Superior Spider-Man Vol. 2: A Troubled Mind (Marvel)

SSM v2

Rating:  4/5 – My Mind is Playing Tricks on Me.

The Superior Spider-Man series spins out of the pages of Amazing Spider-Man where we learn that Doc Ock has inhabited Peter Parker’s body.  The Superior Spider-Man Volume 2:  A Trouble Mind contains issues 6-10 in the series and focuses on Spidey’s interactions with the Avengers along with the internal struggle of both Otto and Peter occupying the same mind.

The series is written by Spider-Man brain trust member Dan Slott.  Dan was one of the writers after Brand New Day when Marvel kicked The Amazing Spider-Man franchise into high gear with thrice monthly shipping and a revolving cast of writers kept up with the demanding schedule and put out some great Spider-Man stories in the process.  Issues 6-8 are penciled by former Amazing Spider-Man artist Humberto Ramos (who collaborated with Slott on Spider-Island) and issues 9 and 10 are handled by regular Superior Spider-Man artist Ryan Stegman.  While I have come to enjoy Ramos’ line work, I do know that it can be polarizing and some people seem to love and while others do not.  His style is cartoony and exaggerated, with an angular approach to the character designs.  If you enjoyed his work on Amazing Spider-Man it is more of the same here.  Stegman, as he has shown throughout this series, is doing fantastic work and his exceptional pencils and panel layouts are on full display in issue 9, part three of the Troubled
Mind arc: Gray Matters.  The creative team is rounded out by inkers Victor Olazaba and Cam Smith, colorist Edgar Delgado and letterer Chris Eliopoulos.

The Superior Spider-Man volume 2 is mostly comprised of the aforementioned Troubled Mind arc with solo issues at the beginning and end of the trade.  One underlying theme throughout this book is the realization from those closest to Peter that something is off with him.  No matter how hard Otto tries, his personality and nuances are showing through.  From the Avengers, to MJ to Carlie, they are slowly putting the pieces together that something is wrong.  I had to chuckle at a NYPD officer lamenting that he misses the notes that Spidey used to leave at crime scenes and wondering why he doesn’t leave them anymore.

The first part of the trade focuses on the fact that due to Spider-Man’s proclivity towards violence, the Avengers have put him on probation.  They also put him through a battery of tests to verify he is truly Spider-Man.  This probationary event has spawned its own series – The Superior Spider-Man Team-Up for those interested in reading more set in the Superior Spider-Man world.

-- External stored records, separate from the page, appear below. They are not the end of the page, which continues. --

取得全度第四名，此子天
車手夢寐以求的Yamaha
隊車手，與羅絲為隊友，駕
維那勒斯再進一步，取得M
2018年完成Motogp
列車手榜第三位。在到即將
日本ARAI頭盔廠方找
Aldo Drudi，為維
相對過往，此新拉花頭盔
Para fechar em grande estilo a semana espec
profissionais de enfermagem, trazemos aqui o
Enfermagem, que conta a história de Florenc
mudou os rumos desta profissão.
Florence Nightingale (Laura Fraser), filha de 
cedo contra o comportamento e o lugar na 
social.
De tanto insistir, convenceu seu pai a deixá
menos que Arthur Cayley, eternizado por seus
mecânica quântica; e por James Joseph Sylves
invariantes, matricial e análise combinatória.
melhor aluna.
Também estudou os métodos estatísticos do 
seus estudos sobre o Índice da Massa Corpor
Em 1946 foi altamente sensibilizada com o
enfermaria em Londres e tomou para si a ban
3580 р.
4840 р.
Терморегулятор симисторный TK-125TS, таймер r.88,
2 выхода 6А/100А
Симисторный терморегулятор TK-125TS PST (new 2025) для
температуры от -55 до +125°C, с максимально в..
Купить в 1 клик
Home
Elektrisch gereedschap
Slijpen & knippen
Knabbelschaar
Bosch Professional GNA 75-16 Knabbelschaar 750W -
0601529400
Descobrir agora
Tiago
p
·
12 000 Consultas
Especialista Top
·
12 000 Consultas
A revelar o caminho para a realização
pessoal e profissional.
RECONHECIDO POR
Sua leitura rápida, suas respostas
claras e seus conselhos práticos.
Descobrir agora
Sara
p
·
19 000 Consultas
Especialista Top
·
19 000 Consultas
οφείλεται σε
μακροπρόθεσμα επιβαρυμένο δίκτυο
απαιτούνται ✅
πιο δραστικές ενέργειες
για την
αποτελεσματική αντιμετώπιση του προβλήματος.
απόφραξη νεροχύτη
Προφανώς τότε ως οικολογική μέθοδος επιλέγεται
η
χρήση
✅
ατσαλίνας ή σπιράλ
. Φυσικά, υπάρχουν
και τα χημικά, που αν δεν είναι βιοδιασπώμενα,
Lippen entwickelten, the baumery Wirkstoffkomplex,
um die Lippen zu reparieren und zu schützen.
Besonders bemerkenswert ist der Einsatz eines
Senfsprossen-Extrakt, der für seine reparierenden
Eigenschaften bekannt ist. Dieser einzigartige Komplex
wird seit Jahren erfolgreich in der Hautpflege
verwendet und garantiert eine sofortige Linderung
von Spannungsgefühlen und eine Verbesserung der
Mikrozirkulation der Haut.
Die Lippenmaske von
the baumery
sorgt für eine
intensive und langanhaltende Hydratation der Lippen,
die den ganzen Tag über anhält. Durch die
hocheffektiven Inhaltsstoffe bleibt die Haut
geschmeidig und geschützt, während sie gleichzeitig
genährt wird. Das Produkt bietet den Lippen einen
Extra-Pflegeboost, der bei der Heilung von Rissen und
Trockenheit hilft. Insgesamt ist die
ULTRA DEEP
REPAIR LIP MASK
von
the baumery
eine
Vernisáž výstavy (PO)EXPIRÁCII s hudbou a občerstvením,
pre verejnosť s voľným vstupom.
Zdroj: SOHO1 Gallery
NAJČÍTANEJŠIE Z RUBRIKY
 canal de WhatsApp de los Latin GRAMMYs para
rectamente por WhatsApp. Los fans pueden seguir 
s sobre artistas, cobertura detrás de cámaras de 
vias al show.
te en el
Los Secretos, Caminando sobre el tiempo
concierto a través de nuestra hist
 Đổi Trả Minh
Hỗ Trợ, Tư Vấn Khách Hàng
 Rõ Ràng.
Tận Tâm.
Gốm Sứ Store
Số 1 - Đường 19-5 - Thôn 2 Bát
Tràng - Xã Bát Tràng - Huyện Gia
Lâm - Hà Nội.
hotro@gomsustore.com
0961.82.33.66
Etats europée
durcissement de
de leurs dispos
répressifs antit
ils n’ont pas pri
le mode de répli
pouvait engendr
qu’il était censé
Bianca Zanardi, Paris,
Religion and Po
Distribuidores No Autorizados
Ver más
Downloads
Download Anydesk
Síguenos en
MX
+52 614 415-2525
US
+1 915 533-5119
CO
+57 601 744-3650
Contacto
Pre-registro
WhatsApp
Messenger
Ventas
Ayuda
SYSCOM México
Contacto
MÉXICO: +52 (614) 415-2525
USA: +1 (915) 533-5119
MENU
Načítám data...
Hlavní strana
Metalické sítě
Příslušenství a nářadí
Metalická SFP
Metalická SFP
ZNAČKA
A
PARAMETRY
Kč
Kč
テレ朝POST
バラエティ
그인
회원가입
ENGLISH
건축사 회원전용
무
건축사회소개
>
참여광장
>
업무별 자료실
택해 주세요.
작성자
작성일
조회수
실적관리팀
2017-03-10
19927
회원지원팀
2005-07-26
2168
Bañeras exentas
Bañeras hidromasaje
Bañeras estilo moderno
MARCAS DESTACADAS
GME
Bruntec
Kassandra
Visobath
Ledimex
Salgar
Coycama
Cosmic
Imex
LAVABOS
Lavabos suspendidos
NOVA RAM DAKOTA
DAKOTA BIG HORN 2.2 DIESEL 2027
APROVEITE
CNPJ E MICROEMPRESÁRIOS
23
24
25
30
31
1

The tests the Avengers performed lead to Otto’s discovery of Peter in his mind and with the use of an old invention he sets about solving that problem.  This back and forth internal struggle between Otto and Peter was inevitable and comes to a head (no pun intended) in issue 9.

One of the story devices that I have enjoyed throughout the series is having Peter in the background as a spectral spectator to his life.  Slott has Doc Ock’s voice down and his interactions with those in Peter’s world are both interesting and comical especially when Peter is adding some additional commentary.  While short-tempered and easily annoyed, Doc Ock has done some interesting things with Peter’s technology and it has been fun to see his evolution from a evil villain to someone you are almost rooting for, like at the end of the emotional issue 8.

The Amazing Spider-Man has been around for decades, and I am sure he will be around for decades more after this brief hiatus.  If you are still reeling from Amazing Spider-Man 700 and are unhappy that Peter Parker is not swinging through NYC, this might not be the book for you.  But if you like the Parker-verse and its inhabitants and want to see the evolution of a character while enjoying some beautiful artwork, I would check this series out.

Much like the Batman’s “demise” at the Distinguished Competition, this book has you questioning what it means to be a superhero, specifically what it means to be Spider-Man. Can anyone just step in and assume the mantle of a known hero?  What do individuals do when given great power, do they rise to the occasion or crash and burn?  Superior Spider-Man is a story of second chances, redemption and one man’s attempt to right the wrongs of a past life.  How many of us would not do everything in our power to hold onto that chance and make the most of it if presented with it?